• Data excerpts:

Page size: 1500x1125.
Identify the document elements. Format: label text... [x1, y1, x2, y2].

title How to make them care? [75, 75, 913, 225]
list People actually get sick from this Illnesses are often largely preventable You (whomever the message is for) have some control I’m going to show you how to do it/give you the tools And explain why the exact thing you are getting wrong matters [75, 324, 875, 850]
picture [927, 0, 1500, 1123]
==
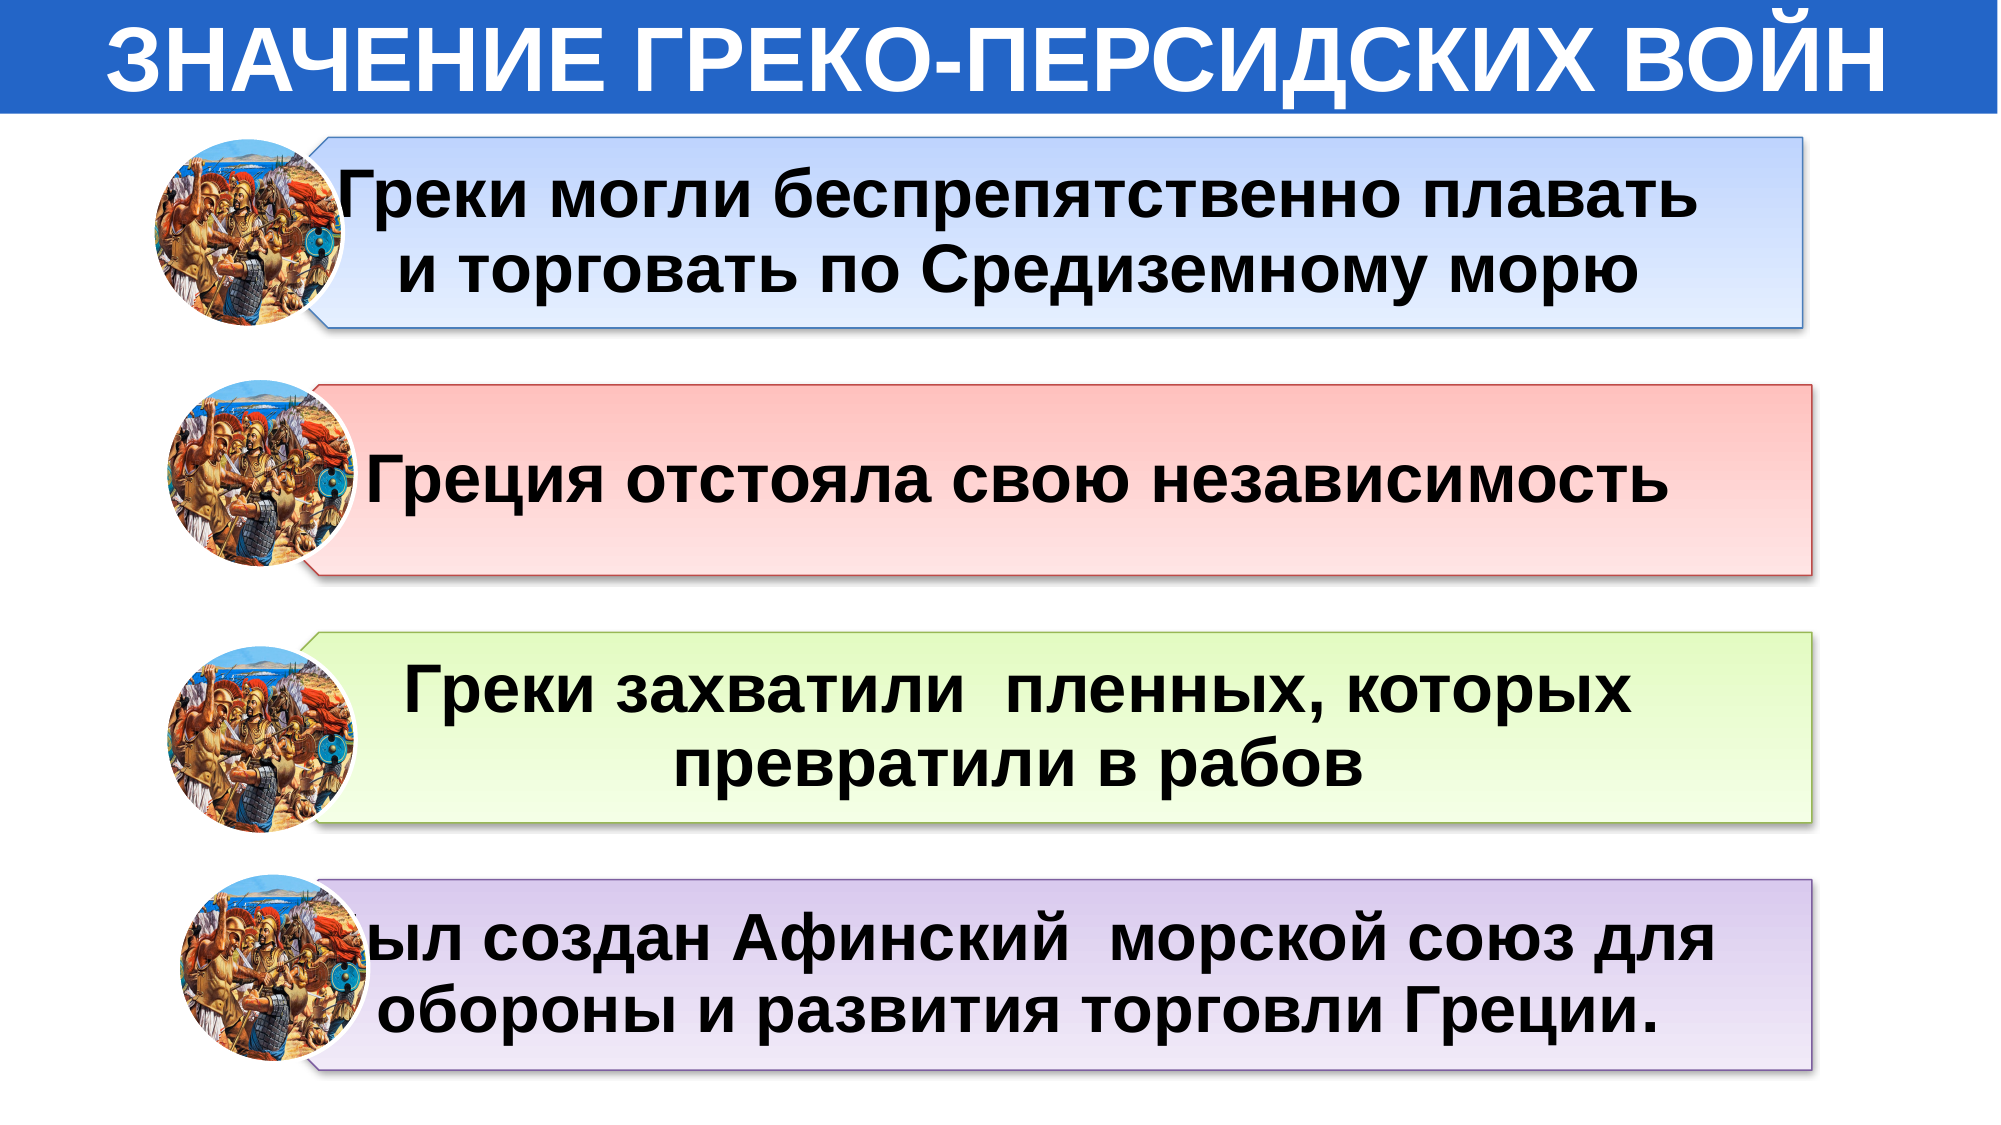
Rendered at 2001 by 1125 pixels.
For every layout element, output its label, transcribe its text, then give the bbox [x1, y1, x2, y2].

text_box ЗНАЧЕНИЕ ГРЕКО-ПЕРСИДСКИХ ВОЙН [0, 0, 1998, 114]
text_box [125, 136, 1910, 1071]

• Work required: Please return only the lines above, starting at the line that has "For every layout" and ending at the line that has "text_box [125, 136, 1910, 1071]", keeping both and leaving each one unchanged.

• Solution:
For every layout element, output its label, transcribe its text, then give the bbox [x1, y1, x2, y2].

text_box ЗНАЧЕНИЕ ГРЕКО-ПЕРСИДСКИХ ВОЙН [0, 0, 1998, 114]
text_box [125, 136, 1910, 1071]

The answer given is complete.